Force-Dependent Folding Kinetics of Single Molecules with Multiple Intermediates and Pathways
Marc Rico-Pasto, Anna Alemany, Felix Ritort

TL;DR
This study introduces a non-equilibrium single-molecule method using Kramers kinetic diffusive model to determine force-dependent folding kinetics, barriers, and energies of DNA hairpins with multiple intermediates, surpassing equilibrium methods.
Contribution
The paper presents a novel non-equilibrium approach to derive kinetic and thermodynamic properties of folding intermediates from pulling experiments, validated on DNA hairpins.
Findings
Experimental results agree with theoretical predictions.

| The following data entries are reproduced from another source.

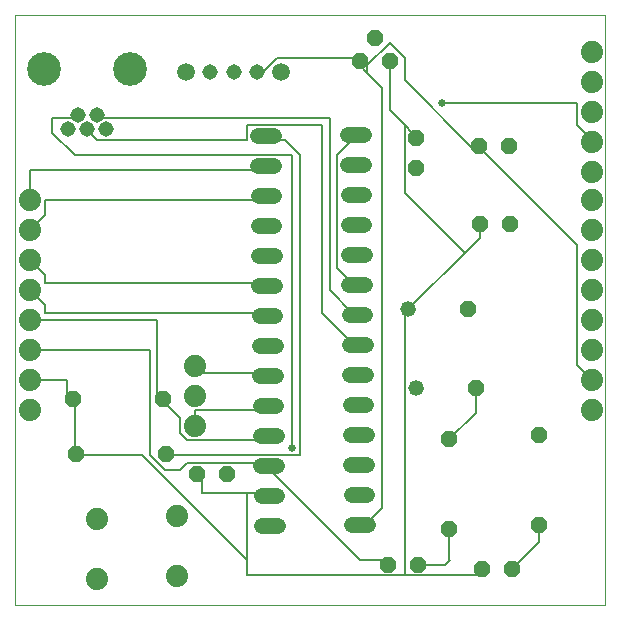
<source format=gtl>
G75*
%MOIN*%
%OFA0B0*%
%FSLAX25Y25*%
%IPPOS*%
%LPD*%
%AMOC8*
5,1,8,0,0,1.08239X$1,22.5*
%
%ADD10C,0.00000*%
%ADD11OC8,0.05200*%
%ADD12C,0.05200*%
%ADD13C,0.05150*%
%ADD14C,0.11220*%
%ADD15C,0.05200*%
%ADD16C,0.05937*%
%ADD17C,0.07400*%
%ADD18C,0.00600*%
%ADD19C,0.02578*%
D10*
X0006000Y0001300D02*
X0006000Y0198150D01*
X0202850Y0198150D01*
X0202850Y0001300D01*
X0006000Y0001300D01*
D11*
X0026445Y0051821D03*
X0025445Y0070135D03*
X0055445Y0070135D03*
X0056445Y0051821D03*
X0066685Y0044950D03*
X0076685Y0044950D03*
X0130555Y0014821D03*
X0140555Y0014821D03*
X0150795Y0026561D03*
X0161740Y0013265D03*
X0171740Y0013265D03*
X0180870Y0028006D03*
X0180870Y0058006D03*
X0159650Y0073635D03*
X0150795Y0056561D03*
X0156945Y0100061D03*
X0161185Y0128506D03*
X0171185Y0128506D03*
X0170870Y0154246D03*
X0160870Y0154246D03*
X0139630Y0157191D03*
X0139630Y0147191D03*
X0130945Y0182821D03*
X0125945Y0190321D03*
X0120945Y0182821D03*
D12*
X0136945Y0100061D03*
X0139650Y0073635D03*
D13*
X0036429Y0160002D03*
X0033280Y0164726D03*
X0030130Y0160002D03*
X0026980Y0164726D03*
X0023831Y0160002D03*
X0071051Y0179080D03*
X0078925Y0179080D03*
X0086799Y0179080D03*
D14*
X0044500Y0180080D03*
X0015760Y0180080D03*
D15*
X0087047Y0157592D02*
X0092247Y0157646D01*
X0092351Y0147647D02*
X0087152Y0147592D01*
X0087256Y0137593D02*
X0092456Y0137647D01*
X0092561Y0127648D02*
X0087361Y0127593D01*
X0087466Y0117594D02*
X0092665Y0117648D01*
X0092770Y0107649D02*
X0087570Y0107595D01*
X0087675Y0097595D02*
X0092875Y0097650D01*
X0092980Y0087650D02*
X0087780Y0087596D01*
X0087885Y0077596D02*
X0093084Y0077651D01*
X0093189Y0067651D02*
X0087989Y0067597D01*
X0088094Y0057597D02*
X0093294Y0057652D01*
X0093398Y0047652D02*
X0088199Y0047598D01*
X0088303Y0037598D02*
X0093503Y0037653D01*
X0093608Y0027653D02*
X0088408Y0027599D01*
X0118406Y0027913D02*
X0123606Y0027967D01*
X0123501Y0037967D02*
X0118302Y0037913D01*
X0118197Y0047912D02*
X0123397Y0047966D01*
X0123292Y0057966D02*
X0118092Y0057911D01*
X0117988Y0067911D02*
X0123187Y0067965D01*
X0123083Y0077965D02*
X0117883Y0077910D01*
X0117778Y0087910D02*
X0122978Y0087964D01*
X0122873Y0097964D02*
X0117673Y0097909D01*
X0117569Y0107909D02*
X0122768Y0107963D01*
X0122664Y0117963D02*
X0117464Y0117908D01*
X0117359Y0127908D02*
X0122559Y0127962D01*
X0122454Y0137961D02*
X0117255Y0137907D01*
X0117150Y0147906D02*
X0122350Y0147961D01*
X0122245Y0157960D02*
X0117045Y0157906D01*
D16*
X0094673Y0179080D03*
X0063177Y0179080D03*
D17*
X0011000Y0136300D03*
X0011000Y0126300D03*
X0011000Y0116300D03*
X0011000Y0106300D03*
X0011000Y0096300D03*
X0011000Y0086300D03*
X0011000Y0076300D03*
X0011000Y0066300D03*
X0033245Y0030131D03*
X0033245Y0010131D03*
X0059925Y0010895D03*
X0059925Y0030895D03*
X0066000Y0061191D03*
X0066000Y0071191D03*
X0066000Y0081191D03*
X0198500Y0076300D03*
X0198500Y0066300D03*
X0198500Y0086300D03*
X0198500Y0096300D03*
X0198500Y0106300D03*
X0198500Y0116300D03*
X0198500Y0126300D03*
X0198500Y0136300D03*
X0198500Y0145635D03*
X0198500Y0155635D03*
X0198500Y0165635D03*
X0198500Y0175635D03*
X0198500Y0185635D03*
D18*
X0193500Y0168800D02*
X0193500Y0161300D01*
X0198500Y0156300D01*
X0198500Y0155635D01*
X0193500Y0168800D02*
X0148500Y0168800D01*
X0138500Y0158800D02*
X0139630Y0157191D01*
X0138500Y0158800D02*
X0136000Y0161300D01*
X0136000Y0138800D01*
X0156000Y0118800D01*
X0138500Y0101300D01*
X0136945Y0100061D01*
X0136000Y0098800D01*
X0136000Y0011300D01*
X0161000Y0011300D01*
X0161740Y0013265D01*
X0171740Y0013265D02*
X0180870Y0022395D01*
X0180870Y0028006D01*
X0150795Y0026561D02*
X0150795Y0016505D01*
X0151000Y0016300D01*
X0149521Y0014821D01*
X0140555Y0014821D01*
X0136000Y0011300D02*
X0083500Y0011300D01*
X0083500Y0016300D01*
X0048500Y0051300D01*
X0028500Y0051300D01*
X0026445Y0051821D01*
X0026000Y0053800D01*
X0026000Y0068800D01*
X0025445Y0070135D01*
X0023500Y0071300D01*
X0023500Y0076300D01*
X0011000Y0076300D01*
X0011000Y0086300D02*
X0051000Y0086300D01*
X0051000Y0051300D01*
X0056000Y0046300D01*
X0061000Y0046300D01*
X0063500Y0048800D01*
X0088500Y0048800D01*
X0090799Y0047625D01*
X0091000Y0046300D01*
X0121000Y0016300D01*
X0128500Y0016300D01*
X0130555Y0014821D01*
X0123500Y0028800D02*
X0121006Y0027940D01*
X0123500Y0028800D02*
X0128500Y0033800D01*
X0128500Y0173800D01*
X0123500Y0178800D01*
X0123500Y0181300D01*
X0131000Y0188800D01*
X0136000Y0183800D01*
X0136000Y0176300D01*
X0158500Y0153800D01*
X0160870Y0154246D01*
X0161000Y0153800D01*
X0193500Y0121300D01*
X0193500Y0081300D01*
X0198500Y0076300D01*
X0159650Y0073635D02*
X0159650Y0065415D01*
X0150795Y0056561D01*
X0120378Y0087937D02*
X0118500Y0088800D01*
X0108500Y0098800D01*
X0108500Y0161300D01*
X0083500Y0161300D01*
X0083500Y0156300D01*
X0033500Y0156300D01*
X0031000Y0158800D01*
X0030130Y0160002D01*
X0033500Y0163800D02*
X0033280Y0164726D01*
X0033500Y0163800D02*
X0111000Y0163800D01*
X0111000Y0106300D01*
X0118500Y0098800D01*
X0120273Y0097936D01*
X0120169Y0107936D02*
X0118500Y0108800D01*
X0113500Y0113800D01*
X0113500Y0151300D01*
X0118500Y0156300D01*
X0119645Y0157933D01*
X0131000Y0166300D02*
X0131000Y0181300D01*
X0130945Y0182821D01*
X0123500Y0178800D02*
X0121000Y0181300D01*
X0120945Y0182821D01*
X0118500Y0183800D01*
X0093500Y0183800D01*
X0088500Y0178800D01*
X0086799Y0179080D01*
X0089647Y0157619D02*
X0091000Y0156300D01*
X0096000Y0156300D01*
X0101000Y0151300D01*
X0101000Y0051300D01*
X0058500Y0051300D01*
X0056445Y0051821D01*
X0061000Y0058800D02*
X0063500Y0056300D01*
X0088500Y0056300D01*
X0090694Y0057624D01*
X0098500Y0053800D02*
X0098500Y0151300D01*
X0026000Y0151300D01*
X0018500Y0158800D01*
X0018500Y0163800D01*
X0026000Y0163800D01*
X0026980Y0164726D01*
X0011000Y0146300D02*
X0011000Y0136300D01*
X0016000Y0136300D02*
X0016000Y0131300D01*
X0011000Y0126300D01*
X0011000Y0116300D02*
X0016000Y0111300D01*
X0016000Y0108800D01*
X0088500Y0108800D01*
X0090170Y0107622D01*
X0088500Y0098800D02*
X0090275Y0097622D01*
X0088500Y0098800D02*
X0016000Y0098800D01*
X0016000Y0101300D01*
X0011000Y0106300D01*
X0011000Y0096300D02*
X0053500Y0096300D01*
X0053500Y0071300D01*
X0055445Y0070135D01*
X0056000Y0068800D01*
X0061000Y0063800D01*
X0061000Y0058800D01*
X0066000Y0061191D02*
X0066000Y0066300D01*
X0088500Y0066300D01*
X0090589Y0067624D01*
X0090484Y0077623D02*
X0088500Y0078800D01*
X0066000Y0078800D01*
X0066000Y0081191D01*
X0066685Y0044950D02*
X0068500Y0043800D01*
X0068500Y0038800D01*
X0083500Y0038800D01*
X0083500Y0016300D01*
X0090903Y0037626D02*
X0088500Y0038800D01*
X0083500Y0038800D01*
X0156000Y0118800D02*
X0161000Y0123800D01*
X0161000Y0126300D01*
X0161185Y0128506D01*
X0136000Y0161300D02*
X0131000Y0166300D01*
X0089751Y0147620D02*
X0088500Y0146300D01*
X0011000Y0146300D01*
X0016000Y0136300D02*
X0088500Y0136300D01*
X0089856Y0137620D01*
D19*
X0148500Y0168800D03*
X0098500Y0053800D03*
M02*

</source>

Method characterizes properties not accessible via equilibrium hopping.
Applicable to complex folding pathways with multiple intermediates.
Abstract
Most single-molecule studies derive the kinetic rates of native, intermediate, and unfolded states from equilibrium hopping experiments. Here, we apply Kramers kinetic diffusive model to derive the force-dependent kinetic rates of intermediate states from non-equilibrium pulling experiments. From the kinetic rates, we also extract the force-dependent kinetic barriers and the equilibrium folding energies. We apply our method to DNA hairpins with multiple folding pathways and intermediates. The experimental results agree with theoretical predictions. Furthermore, the proposed non-equilibrium single-molecule approach permits us to characterize kinetic and thermodynamic properties of native, unfolded, and intermediate states that cannot be derived from equilibrium hopping experiments.